Ja, Papa. Nicht zu vergessen: Das Subkontrabassfagott für überbesinnliche Szenen! Das hast Du gut erkannt. Gähn. Aber was nimmt man für besinnungsloses Fernsehtheater? Doldinger führt das musikalische Ton-Material didaktisch gekonnt in einer der ersten Szenen ein. Ein Fünftonmotiv, das gödelescherbachgleich in der Fortsetzung zur Schleife umgebaut wird. Fast ein Klavier-Nocturne – nur schläfrig.

Damit nicht genug. Er untertönt auch den – übrigens ansonsten auch – ganz öden Tatort auch Köln vom letzten Wochenende. Ballauf und Schenk tapern im Hellen wie im Dunklen. Auf Twitter finden sich ein paar wunderbare Kommentarperlen:

Man steht nicht allein mit der Verwunderung über die musikalischen Wunden, die Klaus Doldinger hier dem kraußen Plot hinzufügt. Wäre dieser wenigstens nicht so absurd (ich mag den Inhalt nicht wiederholen), hätte wenigstens die Chance bestanden, dass die „Musik“ dahinter verschwindet. Hitchcock ist aber leider die falsche Assoziation. Armer Bernard Herrmann. Da kannst Du zu allerletzt etwas dafür. Die geradezu mutwillig simplen crescendi ins Leere sollen wohl Spannung suggerieren, Streichtremoli tragen ihr übriges dazu bei.

*AUFGABE*:
Beantworten Sie zum Seitenauszug über die Tatort-Musik kurz diese Fragen:
(a) Welches Instrument nennt der Seitenauszug für „überbesinnliche Szenen“?
(b) Wie heißen die beiden Ermittler, die im Kölner Tatort „im Hellen wie im Dunklen“ tapern?
(c) Welcher Komponist wird im Zusammenhang mit der Hitchcock-Assoziation bedauert?
Das Material hat mit dem Seitenauszug inhaltlich nichts zu tun.

Einträge aus einem Datensatz
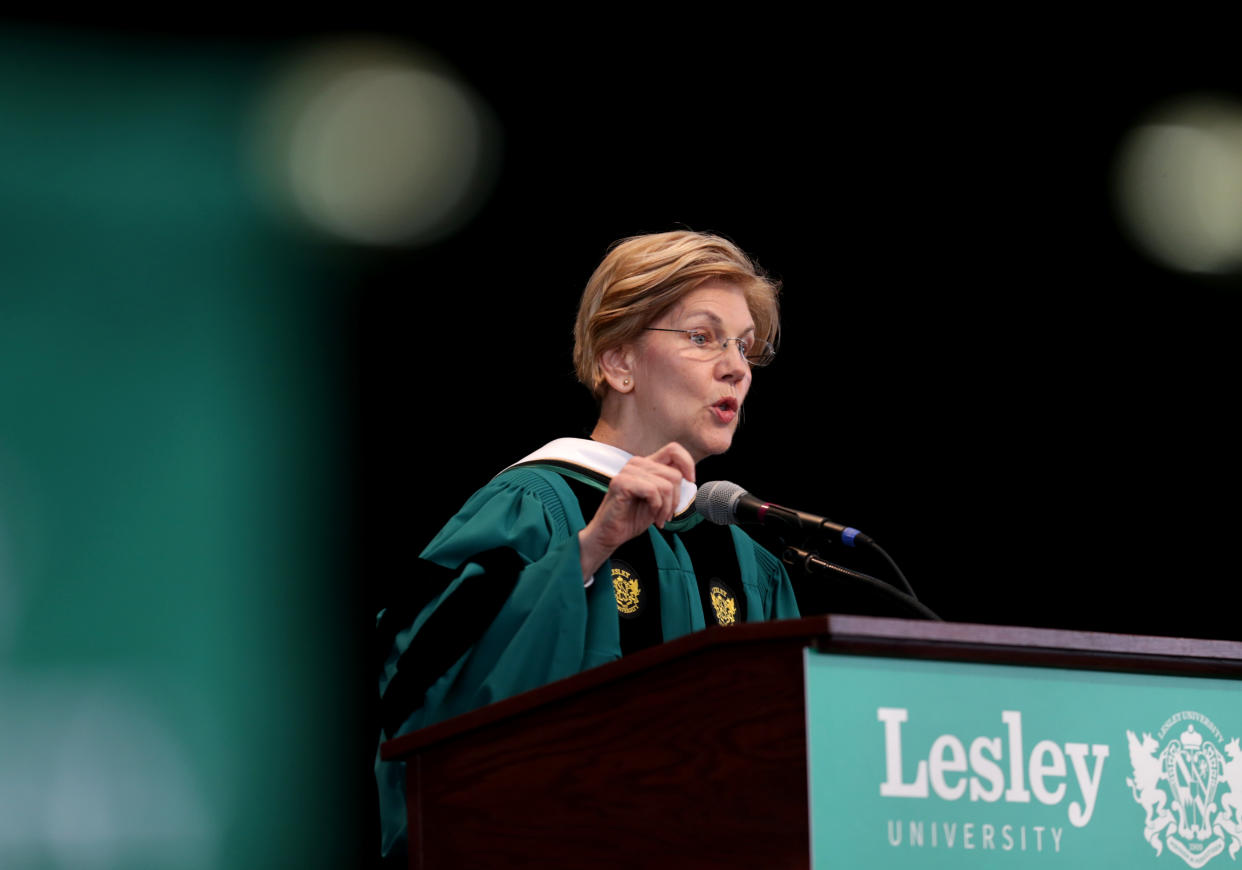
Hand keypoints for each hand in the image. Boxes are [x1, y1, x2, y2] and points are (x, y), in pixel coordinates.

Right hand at [577, 442, 695, 580]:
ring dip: (666, 507)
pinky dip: (656, 507)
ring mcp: (627, 471)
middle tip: (666, 515)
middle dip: (675, 499)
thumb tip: (689, 478)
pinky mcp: (621, 483)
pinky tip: (651, 516)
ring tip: (658, 518)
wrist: (610, 535)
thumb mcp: (659, 499)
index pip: (673, 450)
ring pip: (666, 485)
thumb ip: (670, 484)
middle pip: (674, 474)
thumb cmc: (632, 518)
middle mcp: (636, 464)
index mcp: (646, 464)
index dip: (687, 463)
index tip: (691, 482)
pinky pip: (652, 491)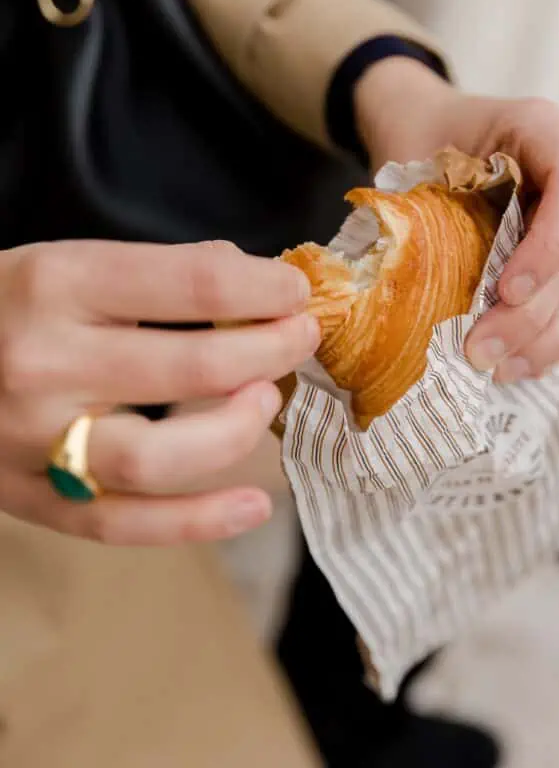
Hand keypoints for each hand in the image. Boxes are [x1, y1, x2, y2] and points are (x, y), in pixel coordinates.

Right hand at [0, 240, 317, 543]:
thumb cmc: (4, 307)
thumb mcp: (65, 262)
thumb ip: (156, 273)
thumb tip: (251, 279)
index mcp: (56, 283)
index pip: (190, 284)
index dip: (264, 288)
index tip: (296, 290)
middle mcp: (44, 362)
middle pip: (190, 370)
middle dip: (269, 350)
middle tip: (300, 337)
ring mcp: (34, 440)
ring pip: (158, 458)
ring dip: (235, 431)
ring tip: (265, 400)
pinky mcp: (31, 498)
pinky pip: (121, 523)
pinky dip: (197, 523)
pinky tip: (255, 505)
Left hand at [354, 58, 558, 381]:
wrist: (417, 127)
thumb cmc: (413, 135)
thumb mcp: (410, 153)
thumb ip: (419, 203)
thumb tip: (407, 277)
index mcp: (540, 130)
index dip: (551, 244)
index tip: (507, 290)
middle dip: (534, 311)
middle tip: (481, 350)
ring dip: (543, 336)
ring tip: (496, 368)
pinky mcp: (558, 254)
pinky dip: (544, 339)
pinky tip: (513, 366)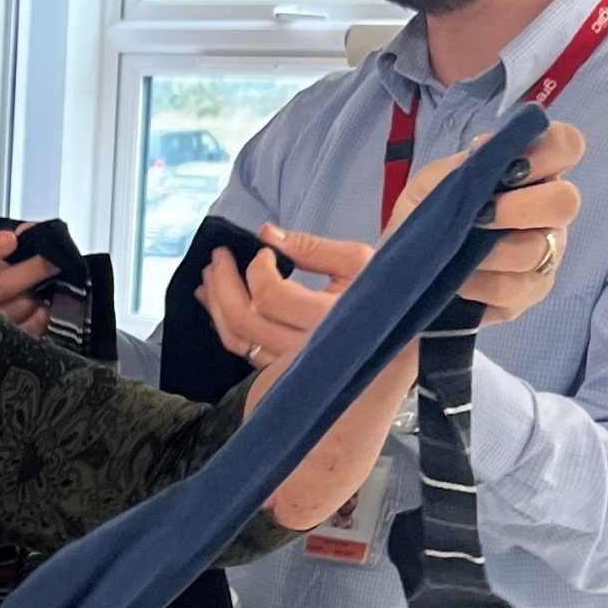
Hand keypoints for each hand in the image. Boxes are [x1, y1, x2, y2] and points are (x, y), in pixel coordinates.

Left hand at [200, 225, 369, 381]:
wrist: (398, 339)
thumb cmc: (382, 296)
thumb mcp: (358, 263)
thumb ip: (312, 248)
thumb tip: (266, 233)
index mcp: (328, 319)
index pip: (271, 295)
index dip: (258, 269)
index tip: (263, 254)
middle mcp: (306, 349)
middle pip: (245, 318)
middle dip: (223, 282)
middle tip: (218, 257)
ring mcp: (292, 366)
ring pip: (238, 340)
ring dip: (216, 305)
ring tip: (210, 278)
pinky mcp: (283, 374)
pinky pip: (243, 351)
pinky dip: (225, 325)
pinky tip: (219, 305)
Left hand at [389, 120, 583, 322]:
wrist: (406, 272)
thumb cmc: (425, 219)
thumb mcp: (429, 186)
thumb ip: (459, 166)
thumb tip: (486, 149)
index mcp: (531, 173)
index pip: (566, 146)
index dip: (548, 152)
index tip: (510, 169)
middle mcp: (547, 212)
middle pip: (566, 202)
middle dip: (520, 207)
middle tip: (481, 216)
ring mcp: (544, 254)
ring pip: (538, 249)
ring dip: (491, 250)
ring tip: (457, 252)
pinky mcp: (528, 293)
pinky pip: (514, 288)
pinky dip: (479, 283)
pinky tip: (458, 281)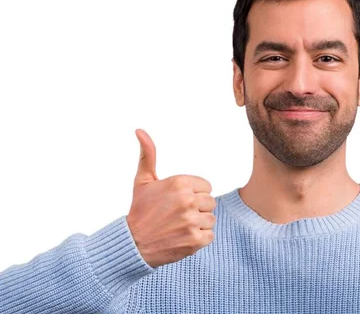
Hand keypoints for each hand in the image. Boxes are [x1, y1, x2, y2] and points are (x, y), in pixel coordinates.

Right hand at [126, 129, 216, 267]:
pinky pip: (209, 235)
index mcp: (180, 183)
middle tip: (177, 216)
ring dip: (198, 225)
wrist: (132, 244)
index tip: (177, 202)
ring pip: (210, 219)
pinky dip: (198, 239)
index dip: (194, 195)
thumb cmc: (140, 211)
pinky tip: (182, 237)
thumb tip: (140, 131)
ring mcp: (192, 221)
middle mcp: (188, 200)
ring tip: (179, 227)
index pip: (206, 187)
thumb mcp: (143, 181)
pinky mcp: (195, 240)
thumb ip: (148, 154)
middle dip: (197, 209)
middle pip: (210, 202)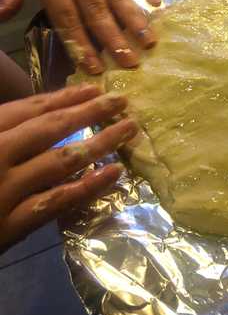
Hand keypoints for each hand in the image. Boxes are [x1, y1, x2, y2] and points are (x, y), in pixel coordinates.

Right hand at [0, 84, 136, 251]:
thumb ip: (6, 130)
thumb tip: (40, 115)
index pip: (26, 110)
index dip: (63, 97)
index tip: (94, 88)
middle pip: (48, 129)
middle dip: (88, 112)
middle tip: (122, 99)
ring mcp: (3, 192)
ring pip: (60, 162)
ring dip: (99, 143)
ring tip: (129, 128)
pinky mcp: (10, 226)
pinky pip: (56, 202)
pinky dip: (88, 187)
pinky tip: (114, 173)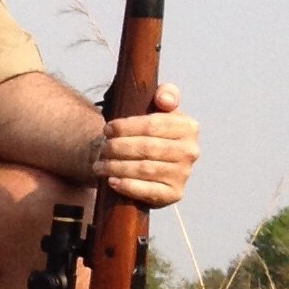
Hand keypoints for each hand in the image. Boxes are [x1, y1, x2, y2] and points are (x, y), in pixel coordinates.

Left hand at [91, 80, 198, 207]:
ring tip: (98, 165)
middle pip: (147, 147)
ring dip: (116, 167)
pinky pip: (149, 191)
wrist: (154, 164)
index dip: (126, 127)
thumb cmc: (152, 132)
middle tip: (101, 148)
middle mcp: (191, 151)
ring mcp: (184, 174)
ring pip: (144, 169)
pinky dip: (128, 186)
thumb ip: (166, 95)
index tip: (107, 128)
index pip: (152, 125)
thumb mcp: (159, 109)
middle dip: (118, 147)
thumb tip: (164, 99)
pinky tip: (112, 181)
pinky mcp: (174, 194)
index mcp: (189, 127)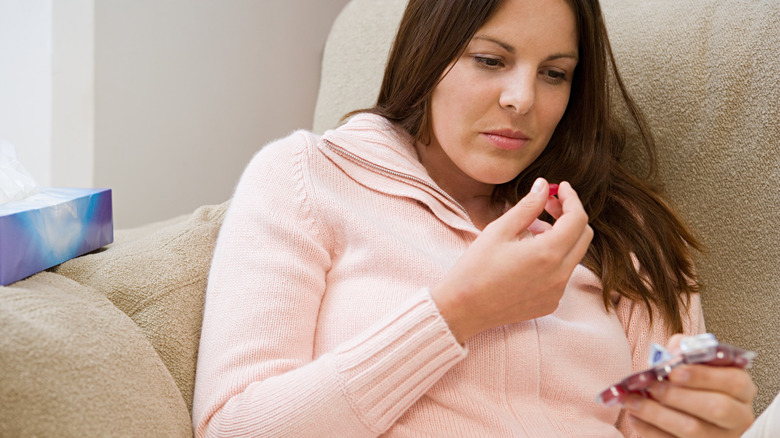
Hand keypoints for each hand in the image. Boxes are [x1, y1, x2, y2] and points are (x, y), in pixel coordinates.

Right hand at [430, 178, 592, 342]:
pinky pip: (562, 273)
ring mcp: (557, 292)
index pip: (577, 219)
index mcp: (547, 253)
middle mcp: (559, 275)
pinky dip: (553, 258)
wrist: (462, 309)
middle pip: (583, 236)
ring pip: (573, 255)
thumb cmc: (475, 268)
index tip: (558, 187)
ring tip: (529, 231)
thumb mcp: (499, 230)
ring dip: (559, 237)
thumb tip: (542, 186)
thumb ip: (527, 206)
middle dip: (569, 216)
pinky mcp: (550, 302)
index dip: (570, 198)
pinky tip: (527, 255)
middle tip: (546, 205)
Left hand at [626, 335, 756, 437]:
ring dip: (657, 414)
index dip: (703, 376)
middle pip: (717, 408)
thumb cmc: (692, 381)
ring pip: (692, 429)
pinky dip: (650, 430)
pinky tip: (634, 417)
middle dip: (678, 396)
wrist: (688, 408)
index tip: (674, 372)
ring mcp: (721, 437)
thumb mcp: (695, 362)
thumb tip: (675, 349)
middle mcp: (738, 416)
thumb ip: (686, 351)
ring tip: (633, 401)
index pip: (734, 382)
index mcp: (742, 389)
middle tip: (652, 387)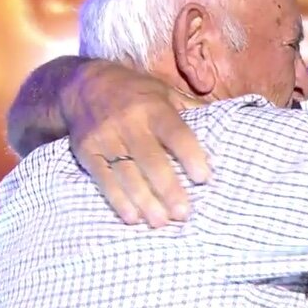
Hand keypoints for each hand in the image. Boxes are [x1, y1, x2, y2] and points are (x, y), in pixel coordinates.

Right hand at [59, 61, 210, 226]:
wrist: (82, 85)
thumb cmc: (135, 91)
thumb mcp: (164, 91)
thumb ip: (190, 109)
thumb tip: (226, 122)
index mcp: (154, 107)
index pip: (175, 133)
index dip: (190, 155)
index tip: (204, 178)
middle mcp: (129, 122)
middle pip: (151, 160)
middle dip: (168, 188)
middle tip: (184, 213)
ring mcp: (106, 138)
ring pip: (127, 174)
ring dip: (144, 200)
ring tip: (161, 222)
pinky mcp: (87, 152)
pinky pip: (103, 179)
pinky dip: (117, 200)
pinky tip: (132, 217)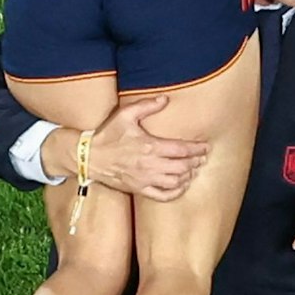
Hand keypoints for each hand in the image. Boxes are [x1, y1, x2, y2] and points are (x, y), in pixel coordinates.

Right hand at [48, 96, 208, 200]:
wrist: (89, 157)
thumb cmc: (107, 135)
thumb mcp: (125, 115)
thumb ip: (147, 105)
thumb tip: (165, 99)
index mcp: (149, 146)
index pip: (181, 149)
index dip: (196, 149)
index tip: (205, 147)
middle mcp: (149, 165)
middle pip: (182, 167)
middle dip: (195, 162)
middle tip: (202, 158)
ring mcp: (144, 179)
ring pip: (175, 182)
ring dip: (188, 176)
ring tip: (193, 170)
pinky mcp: (139, 189)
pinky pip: (162, 195)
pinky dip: (176, 193)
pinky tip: (181, 186)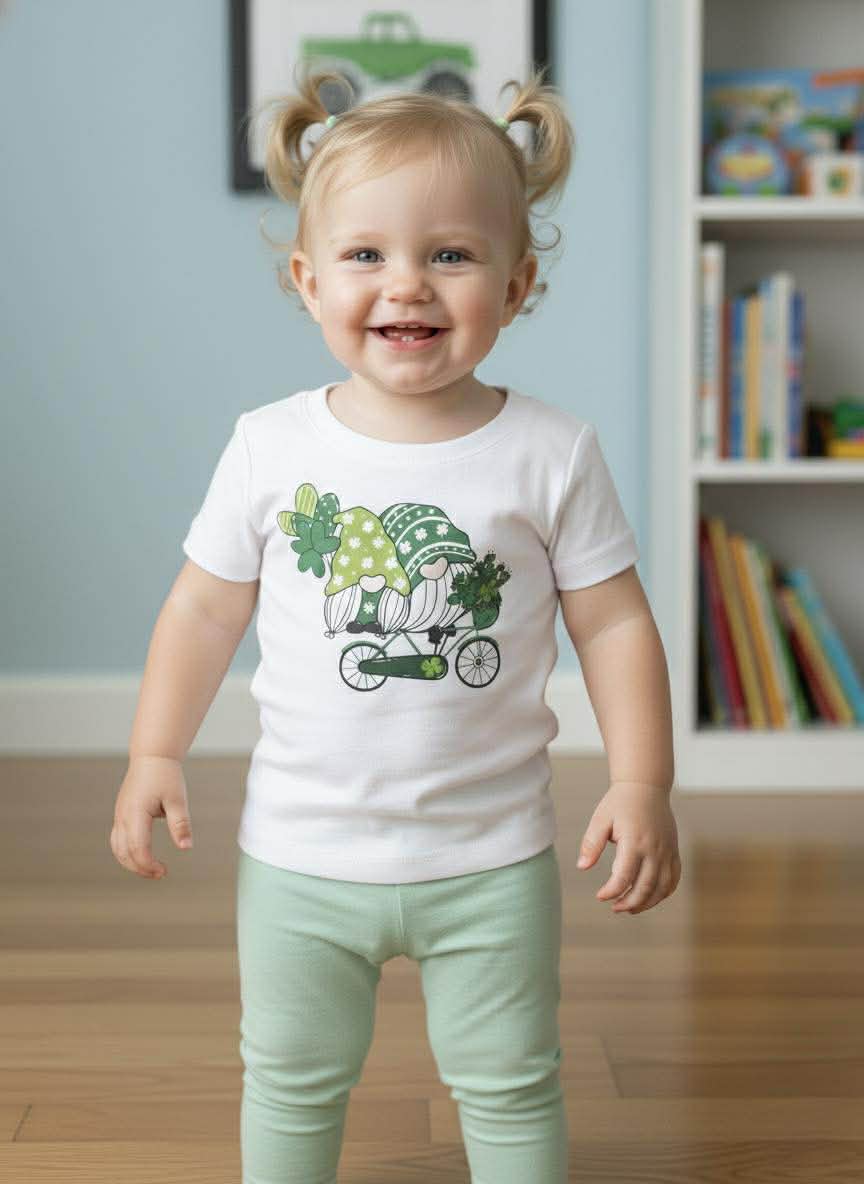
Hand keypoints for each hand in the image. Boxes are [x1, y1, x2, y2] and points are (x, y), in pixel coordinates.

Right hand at [110, 755, 193, 879]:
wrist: (152, 757)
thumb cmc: (165, 775)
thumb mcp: (178, 799)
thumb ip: (180, 823)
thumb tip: (186, 847)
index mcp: (136, 813)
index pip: (138, 848)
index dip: (149, 864)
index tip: (164, 871)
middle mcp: (123, 816)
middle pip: (124, 853)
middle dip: (140, 868)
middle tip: (160, 874)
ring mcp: (119, 816)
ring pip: (117, 848)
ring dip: (131, 863)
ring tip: (151, 869)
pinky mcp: (121, 814)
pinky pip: (117, 840)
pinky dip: (126, 853)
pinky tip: (142, 855)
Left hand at [576, 781, 680, 913]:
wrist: (646, 786)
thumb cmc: (620, 803)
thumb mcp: (600, 820)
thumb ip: (592, 844)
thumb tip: (582, 867)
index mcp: (634, 842)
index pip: (623, 877)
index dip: (611, 892)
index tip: (600, 896)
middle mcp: (654, 849)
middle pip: (645, 888)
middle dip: (629, 903)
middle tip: (614, 908)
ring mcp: (667, 851)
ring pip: (662, 888)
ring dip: (647, 903)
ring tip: (630, 907)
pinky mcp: (674, 851)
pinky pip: (674, 879)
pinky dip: (664, 893)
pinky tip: (650, 897)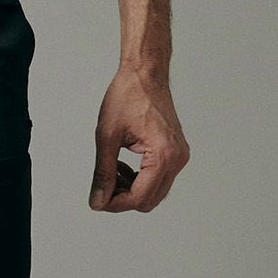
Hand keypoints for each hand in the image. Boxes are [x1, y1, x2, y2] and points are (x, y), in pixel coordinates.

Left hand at [89, 66, 189, 211]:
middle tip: (102, 184)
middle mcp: (177, 159)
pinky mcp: (177, 152)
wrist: (145, 73)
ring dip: (132, 188)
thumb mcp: (107, 136)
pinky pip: (160, 178)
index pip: (140, 197)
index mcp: (163, 155)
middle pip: (149, 200)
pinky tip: (123, 163)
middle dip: (123, 197)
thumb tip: (98, 201)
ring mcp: (179, 156)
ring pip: (155, 192)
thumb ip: (103, 172)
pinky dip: (140, 178)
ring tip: (112, 168)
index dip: (116, 204)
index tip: (98, 200)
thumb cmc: (127, 96)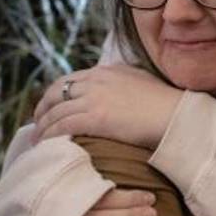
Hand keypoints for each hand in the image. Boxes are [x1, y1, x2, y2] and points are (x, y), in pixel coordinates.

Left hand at [33, 65, 181, 148]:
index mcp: (109, 70)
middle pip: (57, 92)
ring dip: (43, 127)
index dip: (56, 94)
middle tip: (38, 124)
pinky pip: (62, 126)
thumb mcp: (144, 83)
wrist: (177, 117)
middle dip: (43, 108)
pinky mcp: (95, 117)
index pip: (72, 79)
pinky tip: (47, 145)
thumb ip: (125, 83)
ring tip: (38, 141)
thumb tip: (118, 94)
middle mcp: (98, 79)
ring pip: (56, 111)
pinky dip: (51, 135)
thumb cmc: (168, 106)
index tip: (51, 107)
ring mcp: (95, 97)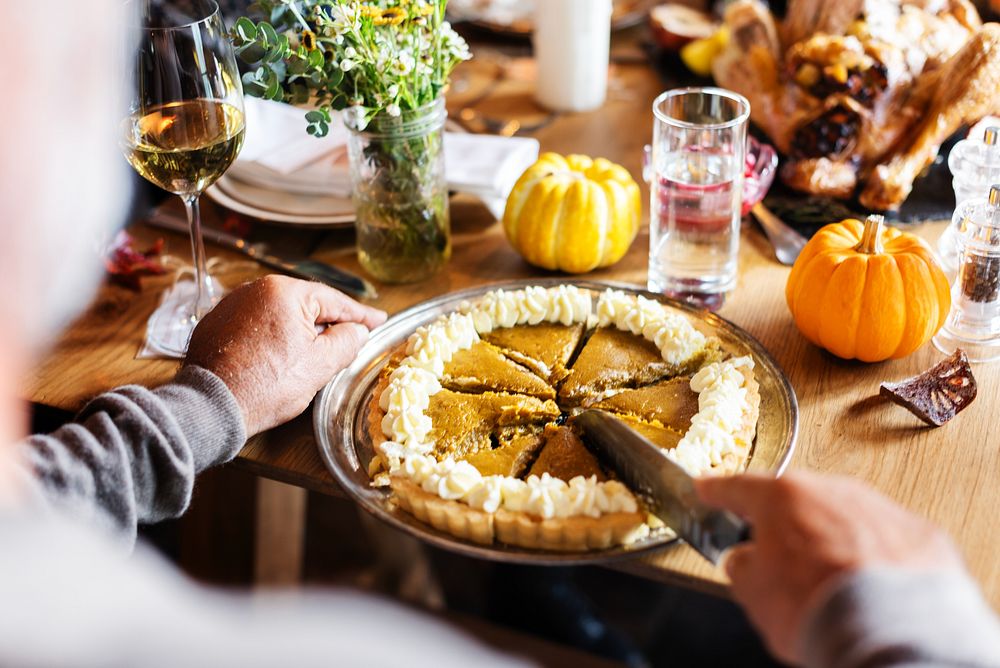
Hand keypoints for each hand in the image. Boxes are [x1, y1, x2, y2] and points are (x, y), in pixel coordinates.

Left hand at [185, 275, 386, 436]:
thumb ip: (347, 341)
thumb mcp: (320, 365)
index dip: (361, 314)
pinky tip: (282, 355)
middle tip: (353, 335)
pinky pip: (257, 324)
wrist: (211, 407)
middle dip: (330, 322)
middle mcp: (256, 290)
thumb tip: (358, 330)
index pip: (334, 300)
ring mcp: (233, 305)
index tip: (378, 320)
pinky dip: (275, 336)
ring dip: (301, 330)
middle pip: (306, 304)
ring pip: (281, 314)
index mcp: (285, 292)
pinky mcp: (218, 324)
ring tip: (318, 350)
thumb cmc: (266, 386)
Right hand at [695, 472, 964, 664]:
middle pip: (796, 503)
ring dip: (834, 543)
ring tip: (831, 586)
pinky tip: (869, 589)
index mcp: (781, 497)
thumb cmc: (820, 611)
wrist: (895, 637)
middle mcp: (831, 492)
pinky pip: (886, 542)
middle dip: (787, 528)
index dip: (716, 490)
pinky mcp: (919, 535)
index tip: (707, 488)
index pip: (737, 486)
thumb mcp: (751, 593)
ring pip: (844, 519)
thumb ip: (741, 566)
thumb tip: (745, 562)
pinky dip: (875, 561)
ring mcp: (878, 509)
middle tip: (778, 561)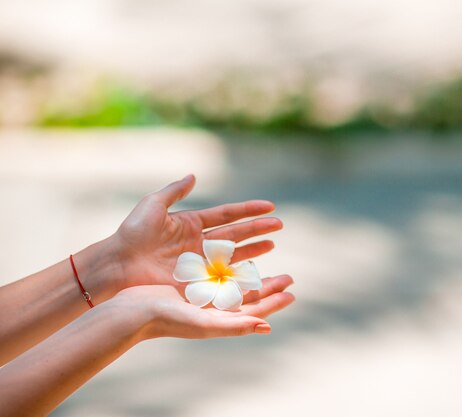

*LÖSUNG*:
(a) Das Subkontrabassfagott.
(b) Ballauf und Schenk.
(c) Bernard Herrmann.